▶ [Work instructions]:
Reproduce the records line for line, starting at the first line and stopping after the line that contains "એવી રંગ ટેકનોલોજીમાં". Omit the pictures from your answer.

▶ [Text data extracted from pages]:
================================
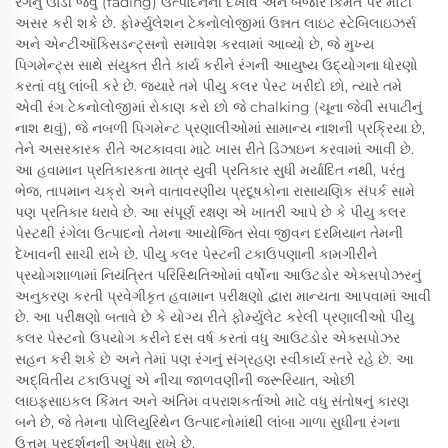
રંગનું ઊડી જવું (fading) ઉત્પાદનની દેખાવ અને બજાર કિંમત પર મોટી
અસર કરી શકે છે. ફોર્મ્યુલેશન ટેકનોલોજીમાં ઉન્નત લાઇટ સ્ટેબિલાઇઝર્સ
અને એન્ટીઑક્સિડન્ટ્સનો સમાવેશ કરવામાં આવ્યો છે, જે મુખ્ય
પિગમેન્ટ્સ સાથે સંયુક્ત રીતે કાર્ય કરીને રંગની આયુષ્ય ઉદ્યોગના ધોરણો
કરતાં વધુ લાંબી કરે છે. જ્યારે તમે પીયુ કલર પેસ્ટ ખરીદો છો, ત્યારે તમે
એવી રંગ ટેકનોલોજીમાં રોકાણ કરો છો જે chalking (ચૂના જેવી સપાટીનું
નાશ થવું), જે નબળી પિગમેન્ટ પ્રણાલીઓમાં સામાન્ય નાશની પ્રક્રિયા છે,
તેને અસરકારક રીતે અટકાવવા માટે ખાસ રીતે ડિઝાઇન કરવામાં આવી છે.
આ હવામાન પ્રતિકારકતા માત્ર યુવી પ્રતિકાર સુધી મર્યાદિત નથી, પરંતુ
ભેજ, તાપમાન ચક્રો અને વાતાવરણીય પ્રદૂષકોના રાસાયણિક સંપર્ક સામે
પણ પ્રતિકાર ધરાવે છે. આ સંપૂર્ણ રક્ષણ એ ખાતરી આપે છે કે પીયુ કલર
પેસ્ટથી રંગેલા ઉત્પાદનો તેમના આયોજિત સેવા જીવન દરમિયાન તેમની
દેખાવની સાચી રાખે છે. પીયુ કલર પેસ્ટની ટકાઉપણાની કામગીરીને
પ્રયોગશાળામાં નિયંત્રિત પરિસ્થિતિઓમાં વર્ષોના આઉટડોર એક્સપોઝરનું
અનુકરણ કરતી પ્રવેગીકૃત હવામાન પરીક્ષણો દ્વારા માન્યતા આપવામાં આવી
છે. આ પરીક્ષણો બતાવે છે કે યોગ્ય રીતે ફોર્મ્યુલેટ કરેલી પ્રણાલીઓ પીયુ
કલર પેસ્ટનો ઉપયોગ કરીને દસ વર્ષ કરતાં વધુ આઉટડોર એક્સપોઝર
સહન કરી શકે છે અને તેમાં પણ રંગનું સંગ્રહણ સ્વીકાર્ય સ્તરે રહે છે. આ
અદ્વિતીય ટકાઉપણું એ નીચા જાળવણીની જરૂરિયાત, ઓછી
લાઇફસાઇકલ કિંમત અને અંતિમ વપરાશકર્તાઓ માટે વધુ સંતોષનું કારણ
બને છે, જે તેમના પોલિયુરિથેન ઉત્પાદનોમાંથી લાંબા ગાળા સુધીના રંગના
ઉત્તમ પ્રદર્શનની અપેક્ષા રાખે છે.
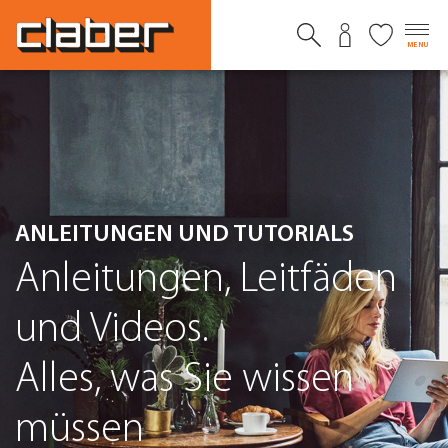
MENU
ANLEITUNGEN UND TUTORIALS
Anleitungen, Leitfäden
und Videos.
Alles, was Sie wissen
müssen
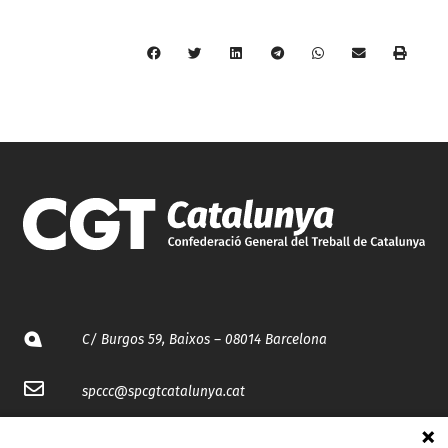
C/ Burgos 59, Baixos – 08014 Barcelona
spccc@
spcgtcatalunya.cat
935 120 481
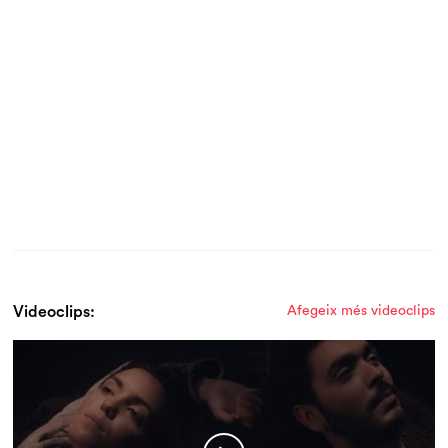
Videoclips:
Afegeix més videoclips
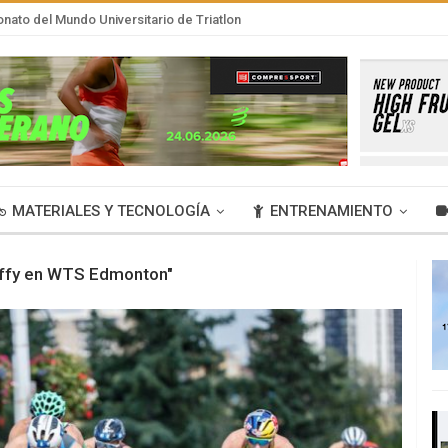
nato del Mundo Universitario de Triatlon
MATERIALES Y TECNOLOGÍA
ENTRENAMIENTO
uffy en WTS Edmonton"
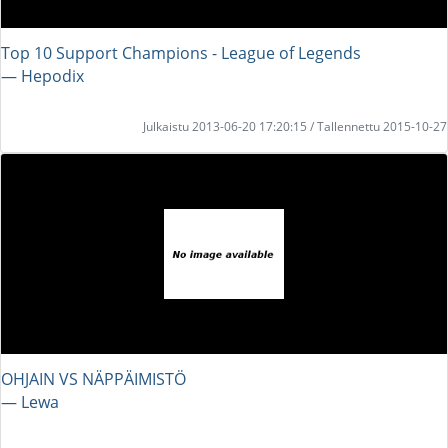
Top 10 Support Champions - League of Legends
― Hepodix
Julkaistu 2013-06-20 17:20:15 / Tallennettu 2015-10-27
OHJAIN VS NÄPPÄIMISTÖ
― Lewa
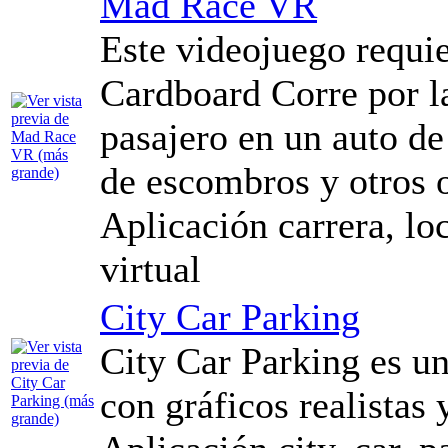
Mad Race VR
Este videojuego requi
Cardboard Corre por l
pasajero en un auto de
de escombros y otros 
Aplicación carrera, lo
virtual
City Car Parking
City Car Parking es u
con gráficos realista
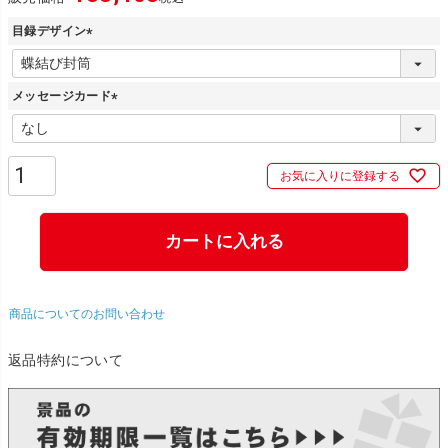
目録デザイン
(
必
メッセージカード
須
)
(
必
須
お気に入りに登録する
)
カートに入れる
商品についてのお問い合わせ
返品特約について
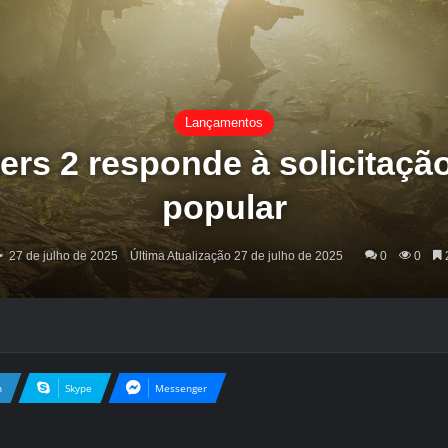
Lançamentos
ers 2 responde à solicitação
popular
27 de julho de 2025
Última Atualização 27 de julho de 2025
0
0
2
n
Skype
Messenger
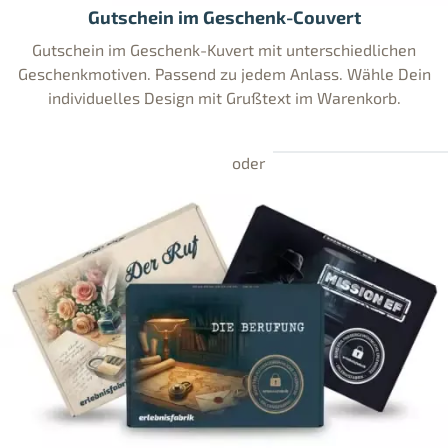
Gutschein im Geschenk-Couvert
Gutschein im Geschenk-Kuvert mit unterschiedlichen
Geschenkmotiven. Passend zu jedem Anlass. Wähle Dein
individuelles Design mit Grußtext im Warenkorb.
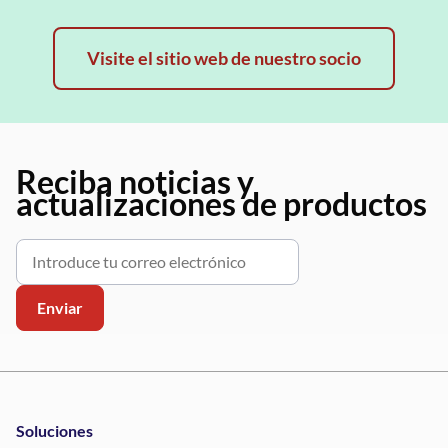
Visite el sitio web de nuestro socio
Reciba noticias y
actualizaciones de productos
Soluciones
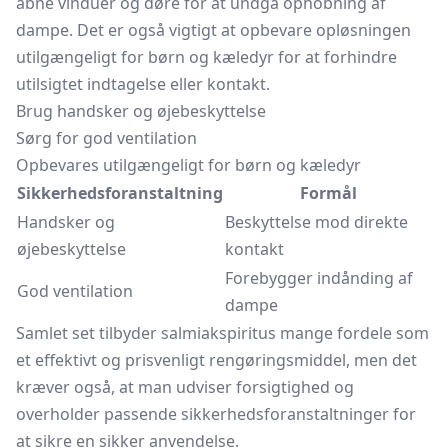
åbne vinduer og døre for at undgå ophobning af
dampe. Det er også vigtigt at opbevare opløsningen
utilgængeligt for børn og kæledyr for at forhindre
utilsigtet indtagelse eller kontakt.
Brug handsker og øjebeskyttelse
Sørg for god ventilation
Opbevares utilgængeligt for børn og kæledyr
Sikkerhedsforanstaltning
Formål
Handsker og
Beskyttelse mod direkte
øjebeskyttelse
kontakt
Forebygger indånding af
God ventilation
dampe
Samlet set tilbyder salmiakspiritus mange fordele som
et effektivt og prisvenligt rengøringsmiddel, men det
kræver også, at man udviser forsigtighed og
overholder passende sikkerhedsforanstaltninger for
at sikre en sikker anvendelse.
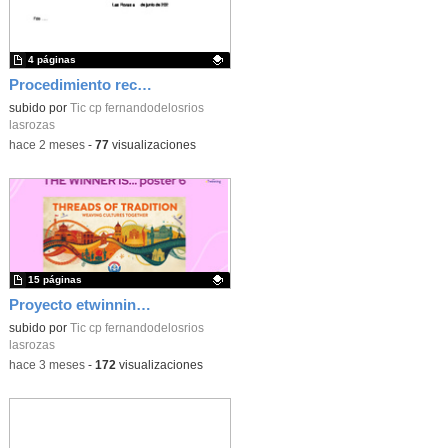
4 páginas
Procedimiento reclamación calificaciones finales_CEIP FDLR_Las Rozas
Contenido educativo.
subido por
Tic cp fernandodelosrios
lasrozas
-
hace 2 meses
-
77
visualizaciones
15 páginas
Proyecto etwinning_Poster_CEIP FDLR_Las Rozas
Contenido educativo.
subido por
Tic cp fernandodelosrios
lasrozas
-
hace 3 meses
-
172
visualizaciones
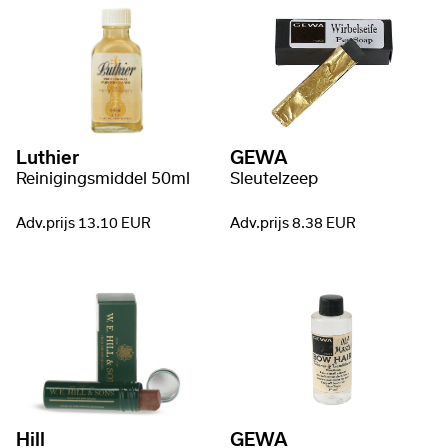
Luthier
GEWA
Reinigingsmiddel 50ml
Sleutelzeep
Adv.prijs 13.10 EUR
Adv.prijs 8.38 EUR
Hill
GEWA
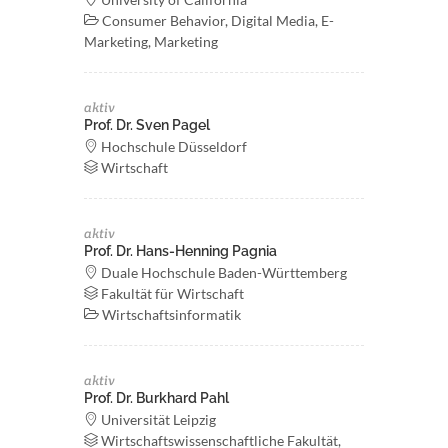
Consumer Behavior, Digital Media, E-
Marketing, Marketing
aktiv
Prof. Dr. Sven Pagel
Hochschule Düsseldorf
Wirtschaft
aktiv
Prof. Dr. Hans-Henning Pagnia
Duale Hochschule Baden-Württemberg
Fakultät für Wirtschaft
Wirtschaftsinformatik
aktiv
Prof. Dr. Burkhard Pahl
Universität Leipzig
Wirtschaftswissenschaftliche Fakultät,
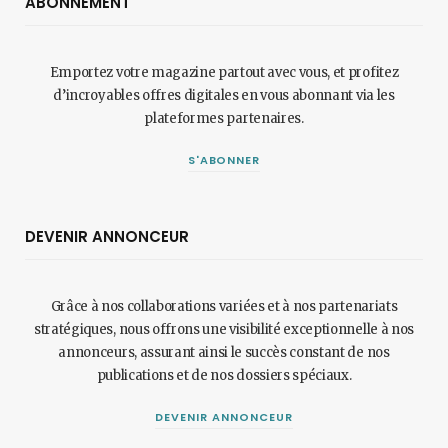
ABONNEMENT
Emportez votre magazine partout avec vous, et profitez
d’incroyables offres digitales en vous abonnant via les
plateformes partenaires.
S'ABONNER
DEVENIR ANNONCEUR
Grâce à nos collaborations variées et à nos partenariats
stratégiques, nous offrons une visibilité exceptionnelle à nos
annonceurs, assurant ainsi le succès constant de nos
publications et de nos dossiers spéciaux.
DEVENIR ANNONCEUR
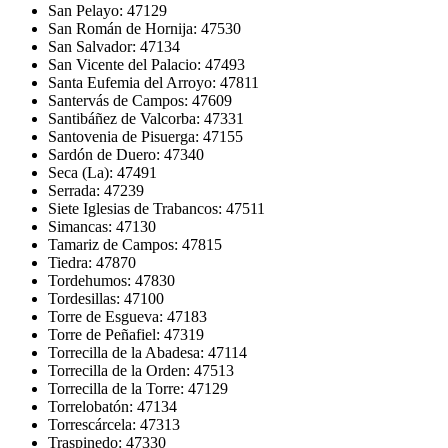
San Pelayo: 47129
San Román de Hornija: 47530
San Salvador: 47134
San Vicente del Palacio: 47493
Santa Eufemia del Arroyo: 47811
Santervás de Campos: 47609
Santibáñez de Valcorba: 47331
Santovenia de Pisuerga: 47155
Sardón de Duero: 47340
Seca (La): 47491
Serrada: 47239
Siete Iglesias de Trabancos: 47511
Simancas: 47130
Tamariz de Campos: 47815
Tiedra: 47870
Tordehumos: 47830
Tordesillas: 47100
Torre de Esgueva: 47183
Torre de Peñafiel: 47319
Torrecilla de la Abadesa: 47114
Torrecilla de la Orden: 47513
Torrecilla de la Torre: 47129
Torrelobatón: 47134
Torrescárcela: 47313
Traspinedo: 47330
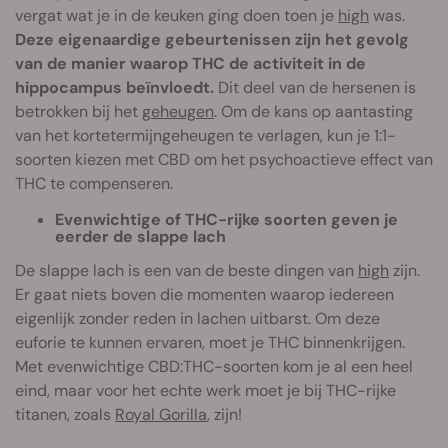
vergat wat je in de keuken ging doen toen je
high
was.
Deze eigenaardige gebeurtenissen zijn het gevolg
van de manier waarop THC de activiteit in de
hippocampus beïnvloedt.
Dit deel van de hersenen is
betrokken bij het
geheugen
. Om de kans op aantasting
van het kortetermijngeheugen te verlagen, kun je 1:1-
soorten kiezen met CBD om het psychoactieve effect van
THC te compenseren.
Evenwichtige of THC-rijke soorten geven je
eerder de slappe lach
De slappe lach is een van de beste dingen van
high
zijn.
Er gaat niets boven die momenten waarop iedereen
eigenlijk zonder reden in lachen uitbarst. Om deze
euforie te kunnen ervaren, moet je THC binnenkrijgen.
Met evenwichtige CBD:THC-soorten kom je al een heel
eind, maar voor het echte werk moet je bij THC-rijke
titanen, zoals
Royal Gorilla
, zijn!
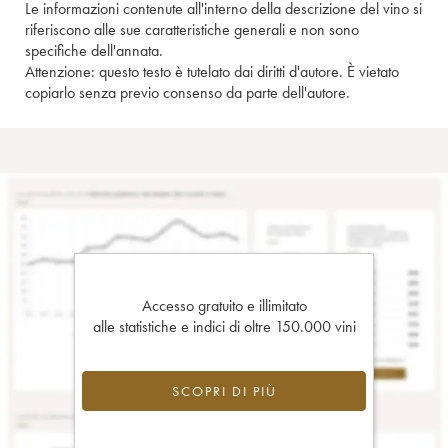
Le informazioni contenute all'interno della descrizione del vino si
riferiscono alle sue caratteristiche generali e non sono
specifiche dell'annata.
Attenzione: questo testo è tutelato dai diritti d'autore. È vietato
copiarlo senza previo consenso da parte dell'autore.
Accesso gratuito e illimitato
alle statistiche e indici di oltre 150.000 vini
SCOPRI DI PIÙ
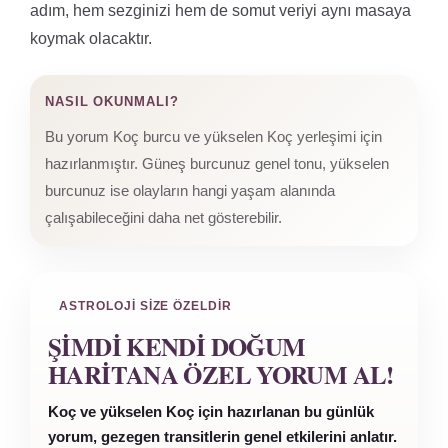
adım, hem sezginizi hem de somut veriyi aynı masaya
koymak olacaktır.
NASIL OKUNMALI?
Bu yorum Koç burcu ve yükselen Koç yerleşimi için
hazırlanmıştır. Güneş burcunuz genel tonu, yükselen
burcunuz ise olayların hangi yaşam alanında
çalışabileceğini daha net gösterebilir.
ASTROLOJI SIZE ÖZELDIR
ŞIMDI KENDI DOĞUM
HARITANA ÖZEL YORUM AL!
Koç ve yükselen Koç için hazırlanan bu günlük
yorum, gezegen transitlerin genel etkilerini anlatır.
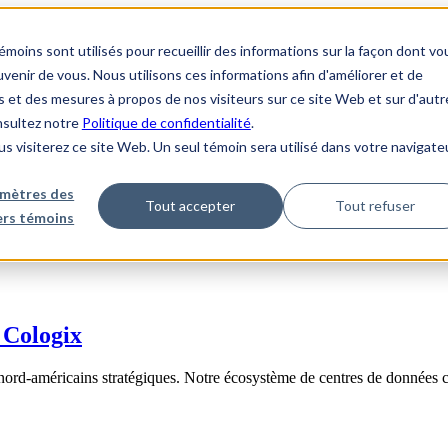
ins sont utilisés pour recueillir des informations sur la façon dont vo
enir de vous. Nous utilisons ces informations afin d'améliorer et de
s et des mesures à propos de nos visiteurs sur ce site Web et sur d'autr
onsultez notre
Politique de confidentialité
.
us visiterez ce site Web. Un seul témoin sera utilisé dans votre navigate
mètres des
Tout accepter
Tout refuser
iers témoins
 Cologix
nord-américains stratégiques. Notre écosystème de centres de données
================================
▶ [Task response]:
રંગનું ઊડી જવું (fading) ઉત્પાદનની દેખાવ અને બજાર કિંમત પર મોટી
અસર કરી શકે છે. ફોર્મ્યુલેશન ટેકનોલોજીમાં ઉન્નત લાઇટ સ્ટેબિલાઇઝર્સ
અને એન્ટીઑક્સિડન્ટ્સનો સમાવેશ કરવામાં આવ્યો છે, જે મુખ્ય
પિગમેન્ટ્સ સાથે સંયુક્ત રીતે કાર્ય કરીને રંગની આયુષ્ય ઉદ્યોગના ધોરણો
કરતાં વધુ લાંબી કરે છે. જ્યારે તમે પીયુ કલર પેસ્ટ ખરીદો છો, ત્યારે તમે
એવી રંગ ટેકનોલોજીમાં રોકાણ કરો છો જે chalking (ચૂના જેવી સપાટીનું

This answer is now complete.